EXTRACT PROVIDED:
────────────────

PS01035

PTS EIIB domains cysteine phosphorylation site signature

PROSITE patterns entry
Member databasePROSITE patterns
PROSITE patterns typeconserved site
Short namePTS_EIIB_TYPE_1_CYS

Description

The phosphoenolpyruvate-dependent sugar phosphotransferase system (PTS)
[7]
[4]
is a major carbohydrate transport system in bacteria. The PTS catalyzes the phosphorylation of incoming sugar substrates concomitant with their translocation across the cell membrane. The general mechanism of the PTS is the following: a phosphoryl group from phosphoenolpyruvate (PEP) is transferred to enzyme I (EI) of PTS which in turn transfers it to a phosphoryl carrier protein (HPr). Phospho-HPr then transfers the phosphoryl group to a sugar-specific permease which consists of at least three structurally distinct domains (IIA, IIB, and IIC),
[3]
which can either be fused together in a single polypeptide chain or exist as two or three interactive chains, formerly called enzymes II (EII) and III (EIII). The first domain (IIA), carries the first permease-specific phosphorylation site, an histidine which is phosphorylated by phospho-HPr. The second domain (IIB) is phosphorylated by phospho-IIA on a cysteinyl or histidyl residue, depending on the sugar transported. Finally, the phosphoryl group is transferred from the IIB domain to the sugar substrate concomitantly with the sugar uptake processed by the IIC domain. The IIC domain forms the translocation channel and the specific substrate-binding site. An additional transmembrane domain IID, homologous to IIC, can be found in some PTSs, e.g. for mannose
[7]
[3]
[5]
[8]
[6]
. According to structural and sequence analyses, the PTS EIIB domain (EC 2.7.1.69) can be divided in five groups
[2]
[9]
. - The PTS EIIB type 1 domain, which is found in the Glucose class of PTS, has an average length of about 80 amino acids. It forms a split alpha/beta sandwich composed of an antiparallel sheet (beta 1 to beta 4) and three alpha helices superimposed onto one side of the sheet. The phosphorylation site (Cys) is located at the end of the first beta strand on a protrusion formed by the edge of beta 1 and the reverse turn between beta 1 and beta 2
[2]
. - The PTS EIIB type 2 domain, which is found in the Mannitol class of PTS, has an average length of about 100 amino acids. It consists of a four stranded parallel beta sheet flanked by two alpha helices (alpha 1 and 3) on one face and helix alpha 2 on the opposite face, with a characteristic Rossmann fold comprising two right-handed beta-alpha-beta motifs. The phosphorylation site (Cys) is located at the N-terminus of the domain, in the first beta strand
[9]
. - The PTS EIIB type 3 domain, which is found in the Lactose class of PTS, has an average length of about 100 amino acids. It is composed of a central four-stranded parallel open twisted beta sheet, which is flanked by three alpha helices on the concave side and two on the convex side of the beta sheet. The phosphorylation site (Cys) is located in the C-terminal end of the first beta strand [9]. - The PTS EIIB type 4 domain, which is found in the Mannose class of PTS, has an average length of about 160 amino acids. It has a central core of seven parallel beta strands surrounded by a total of six alpha-helices. Three helices cover the front face, one the back face with the remaining two capping the central beta sheet at the top and bottom. The phosphorylation site (His) is located at the suface exposed loop between strand 1 and helix 1 [10]. - The PTS EIIB type 5 domain, which is found in the Sorbitol class of PTS, has an average length of about 190 amino acids. The phosphorylation site (Cys) is located in the N-terminus of the domain. The region around the phosphorylated cysteine of some PTS components is well conserved and can be used
[1]
as a signature pattern for the following IIB domains: - Arbutin-, cellobiose- and salicin-specific; IIB(Asc). - Beta-glucosides-specific; IIB(Bgl). - Glucose-specific; IIB(Glc). - N-acetylglucosamine-specific; IIB(Nag). - Sucrose-specific; IIB(Scr). - Maltose and glucose-specific (gene malX). - Trehalose-specific (gene treB). - Escherichia coli arbutin-like (gene glvB). - Bacillus subtilis sacX. A EIIB-like type 2 domain can be found in bacterial transcriptional regulatory proteins
[8]
. In these cases, the EIIB-like domain is found in association with other domains like the DeoR-type HTH domain or the PTS regulatory domain (a transcriptional antiterminator). It may possess a regulatory function, through its phosphorylation activity, or act as a simple phosphoryl donor. We have developed a signature pattern for the phosphorylation site of EIIB domains. We also developed five profiles that cover the entire PTS EIIB domains. These profiles are directed respectively against Glucose class of PTS, Mannitol class of PTS, Lactose class of PTS, Mannose class of PTS, and Sorbitol class of PTS.

────────────────

(Collected data)
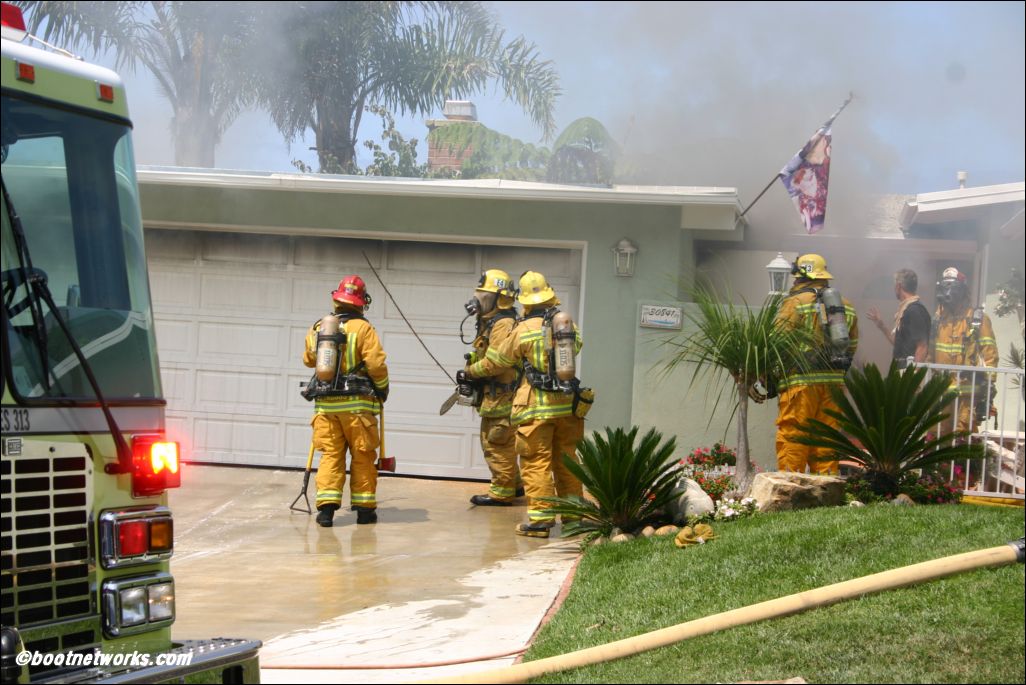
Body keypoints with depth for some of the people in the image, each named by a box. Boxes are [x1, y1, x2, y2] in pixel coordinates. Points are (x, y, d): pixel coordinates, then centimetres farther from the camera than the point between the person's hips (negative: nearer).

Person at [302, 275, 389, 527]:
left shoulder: (317, 328, 5)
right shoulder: (363, 329, -9)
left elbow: (308, 359, 20)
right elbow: (376, 364, -13)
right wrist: (383, 388, 4)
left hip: (325, 403, 3)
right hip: (356, 404, -3)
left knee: (330, 455, 5)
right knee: (362, 457, 7)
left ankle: (326, 506, -7)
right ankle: (364, 507, 11)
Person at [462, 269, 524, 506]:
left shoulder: (503, 325, -18)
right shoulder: (490, 322, 16)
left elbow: (495, 362, -25)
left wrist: (471, 371, -11)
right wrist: (472, 374, 6)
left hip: (501, 395, -11)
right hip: (492, 395, 11)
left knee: (497, 445, -5)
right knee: (492, 442, 18)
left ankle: (502, 493, 2)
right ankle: (514, 484, 28)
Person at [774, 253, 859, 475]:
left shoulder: (794, 303, -4)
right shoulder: (846, 306, 15)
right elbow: (851, 348, 18)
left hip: (801, 381, -6)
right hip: (834, 382, 6)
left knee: (791, 436, -5)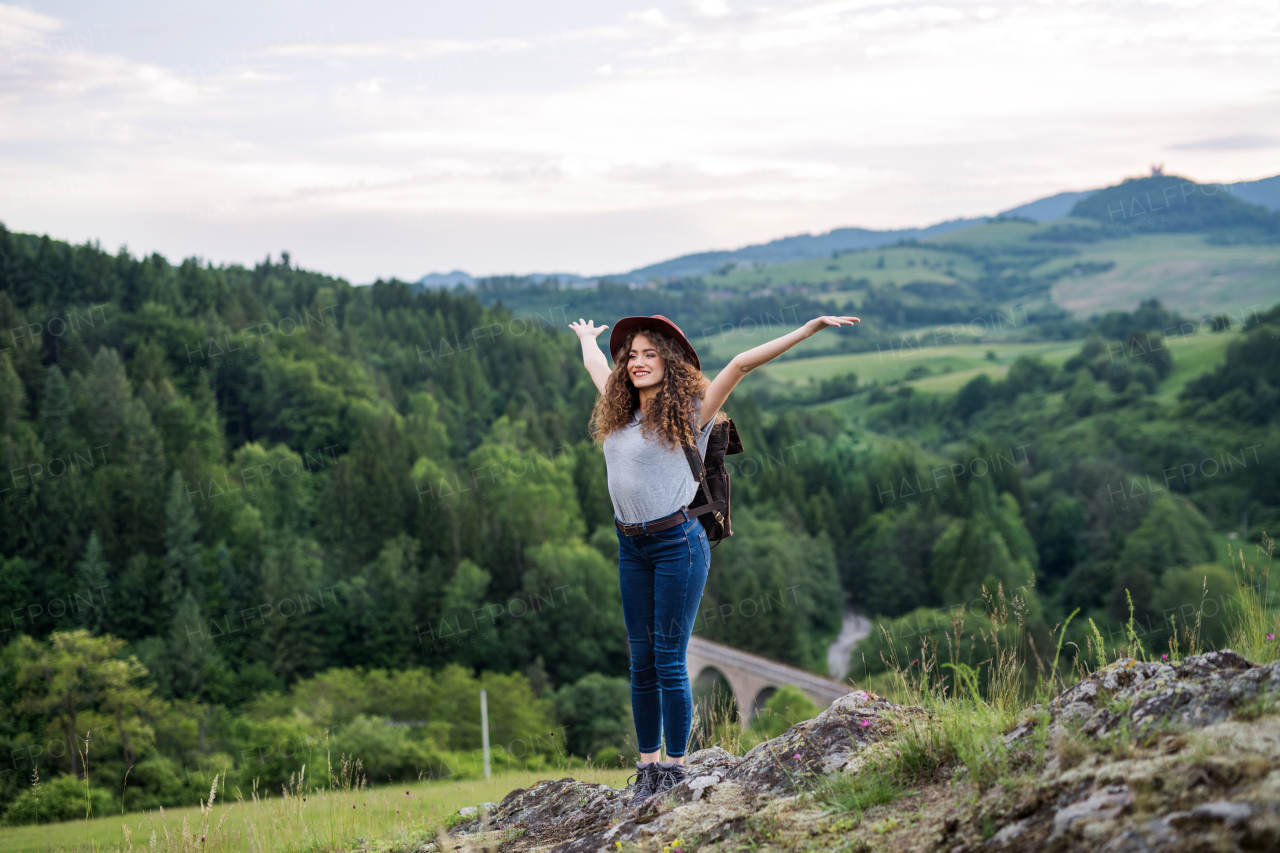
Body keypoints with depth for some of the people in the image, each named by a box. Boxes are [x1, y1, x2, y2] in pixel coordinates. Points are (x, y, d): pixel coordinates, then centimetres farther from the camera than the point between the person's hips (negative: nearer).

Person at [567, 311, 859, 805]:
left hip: (676, 542, -5)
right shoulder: (618, 411, 11)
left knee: (669, 660, -4)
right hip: (631, 547, 5)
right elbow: (594, 362, 30)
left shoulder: (689, 412, -3)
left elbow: (742, 363, -8)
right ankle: (648, 766, 14)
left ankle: (675, 769, 4)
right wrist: (586, 336, 50)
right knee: (641, 661, 7)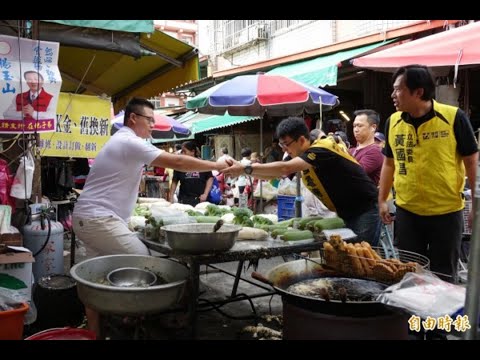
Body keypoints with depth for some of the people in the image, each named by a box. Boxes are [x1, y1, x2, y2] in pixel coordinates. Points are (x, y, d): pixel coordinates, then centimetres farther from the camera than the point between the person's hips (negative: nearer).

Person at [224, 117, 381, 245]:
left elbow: (285, 169, -36)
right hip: (346, 214, 8)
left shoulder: (321, 150, -24)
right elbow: (275, 174, 2)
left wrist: (246, 168, -34)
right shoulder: (302, 157, 4)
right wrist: (241, 169, -11)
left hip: (365, 211, -8)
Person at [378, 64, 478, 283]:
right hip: (406, 212, 3)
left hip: (446, 212, -3)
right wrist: (382, 200, 10)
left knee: (444, 275, 10)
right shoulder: (393, 122, 1)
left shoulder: (454, 117, -11)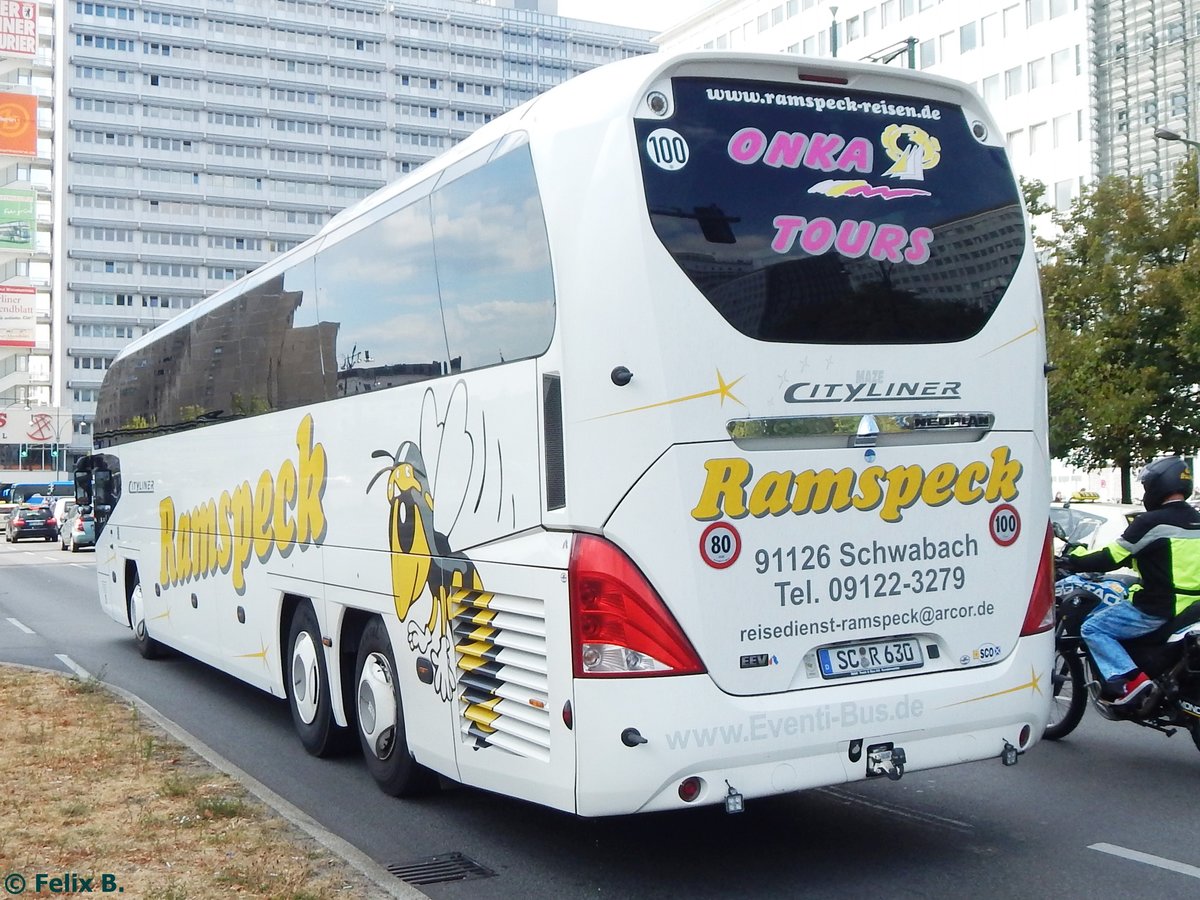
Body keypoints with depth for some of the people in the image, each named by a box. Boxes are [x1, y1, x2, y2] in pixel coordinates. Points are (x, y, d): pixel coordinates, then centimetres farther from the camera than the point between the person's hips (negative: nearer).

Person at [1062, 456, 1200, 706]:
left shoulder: (1152, 522, -15)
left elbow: (1114, 557, -12)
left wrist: (1075, 559, 3)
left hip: (1157, 608, -9)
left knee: (1093, 628, -3)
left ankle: (1129, 679, -17)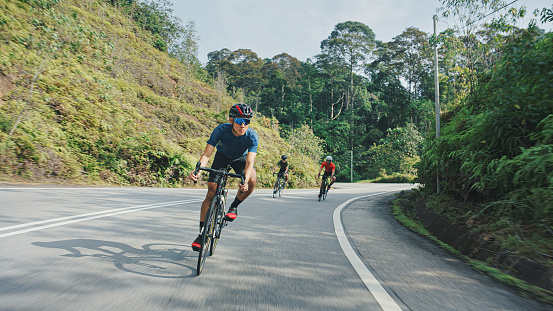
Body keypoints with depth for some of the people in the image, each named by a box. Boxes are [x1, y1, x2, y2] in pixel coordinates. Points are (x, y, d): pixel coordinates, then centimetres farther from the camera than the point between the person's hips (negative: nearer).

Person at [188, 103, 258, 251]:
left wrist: (245, 181, -56)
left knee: (252, 180, -30)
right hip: (222, 156, 0)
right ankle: (201, 233, 3)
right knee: (211, 193, -10)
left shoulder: (252, 136, -31)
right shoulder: (221, 130, -32)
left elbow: (249, 162, -38)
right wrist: (198, 171, -54)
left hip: (240, 158, 1)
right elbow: (207, 154, -35)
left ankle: (234, 207, -2)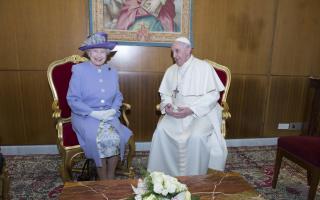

────────────────

WORK TASK: Rewrite the passage of the PTS EIIB domain entry from "PTS EIIB domains cysteine" up to and including "phosphotransferase system (PTS)", substituting "phosphotransfer system" for "phosphotransferase system".

EXERCISE RESPONSE:
PTS EIIB domains cysteine phosphorylation site signature

PROSITE patterns entry
Member databasePROSITE patterns
PROSITE patterns typeconserved site
Short namePTS_EIIB_TYPE_1_CYS

Description

The phosphoenolpyruvate-dependent sugar phosphotransfer system (PTS)